NAMBLA: beliefs: pedophilia is A-OK, Result: absolute pariah status
Islam: beliefs: pedophilia is A-OK, oppression of women, murder of homosexuals and apostates, pork is evil, GOD, Result: respect and deference.
What is wrong with this picture?

trinielf • 9 years ago

You make a valid point.

What is wrong with this picture is the inability of religion to critically judge what is ethical and unethical using criteria that ACTUALLY matter in a realistic, tangible, rational way.

We have enough historical hindsight, thanks to our obsessive need to record all our human actions, thoughts, conclusions and events to make intelligent connections and deductions in our 21st Century of what works towards humans and the planet thriving together in peace and happiness and respect for the human rights of others and what does not work.

Clearly not all beliefs pass muster when weighed on that criteria. Pedophilia requires a child to be sexually exploited in a one-sided relationship all to satisfy the paraphilia of an adult who has an arrested sexual development and/or can only get satisfiaction if they have complete sadistic physical, emotional and sexual control of another person and since adults are harder to do that with, they turn to children. We know that children who are sexually molested are seriously harmed because of it, which affects their ability to be happy, productive individuals.

Since religion is based on absolutes and blind protection of traditions formed at a very unenlightened time in human history, it cannot be trusted to deliver sound assessment of what is good in its OWN merit and what is bad in its OWN merit.

Guest • 9 years ago
Grotoff • 9 years ago

Color of skin and background are immutable characteristics. Religion is not. It's a choice, one that reveals your priorities and allegiances.
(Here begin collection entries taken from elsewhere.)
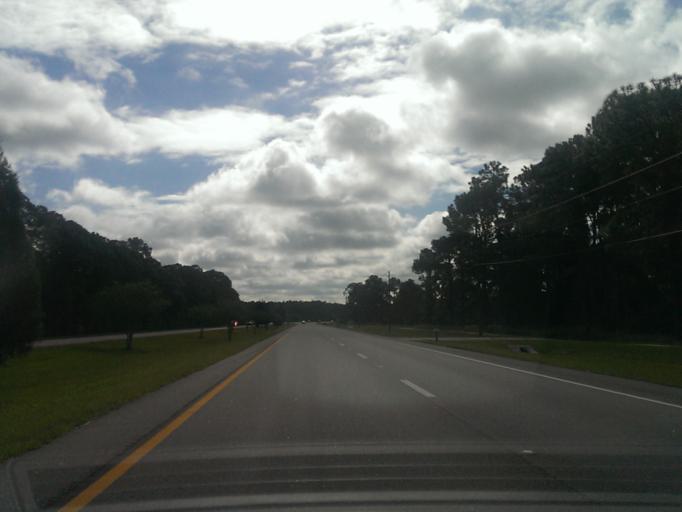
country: US
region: Florida
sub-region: Orange County
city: Bay Hill
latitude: 28.4394
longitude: -81.5396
I hate ISIS for what they do AND what they believe. What they believe drives what they do. Their religion drives them, just like it drove Scott Roeder.

Guest • 9 years ago
Grotoff • 9 years ago

What drove Calles was anticlericalism, and he was precisely correct. It's a shame he wasn't able to completely destroy the church and all its followers. I would definitely support such a movement in the United States.

Well, calling themselves ISIS kind of backfired on FB. I had Archer as avatar. Alla sudden I'm getting all these friend requests from people with weird names, most of which included Mohammad in them somewhere. No idea what was up until I realized my Archer ISIS i.d. card was attracting the wrong sort of ISIS.

Machintelligence • 9 years ago

The above statement is mostly factually wrong. It takes a "blank slate" approach to human nature and completely ignores our evolution as tribal animals. Even when we live in societies that recognize the primacy of the individual over the tribe, we form tribes just for the fun of it (professional sports teams, anyone?). We don't have to learn to be suspicious of someone who is different or even be outright xenophobic, it comes with being human. Watch small children sometime as they pick on any member of their group who is "different". There are plenty of instincts that we have to overcome to be civilized.

Pennybird • 9 years ago

OK, but picking on someone because they look or "are" different might be behaviorally appropriate for a child on the playground, but upon reaching adulthood, we're supposed to be able to look beyond the superficial. Too many adults stop at things like race or religious affiliation without examining the character of the individual.

Tris Mamone • 9 years ago

"Respect people, not beliefs."

Right on the money! I respect individual religious people because there are some really cool individual religious people. I respect everyone's right to believe whatever they want because I strongly believe in personal choice. However, if your beliefs don't hold any water--or worse, hurt people--that's when I become Mx. Angry Atheist!

It's kind of guns. I hate guns, but I respect everyone's right to own a gun of they choose. The problem is, though, guns are used to hurt people WAY more than they should!

R Vogel • 9 years ago

"Respect people, not beliefs."

Isn't this just the atheist version of 'love the sinner, hate the sin?'

Pofarmer • 9 years ago

Guns are used in ways that hurt no one magnitudes more than they hurt. I teach 11 yr olds to shoot shotguns. It's a sport that you can compete in into your 80's.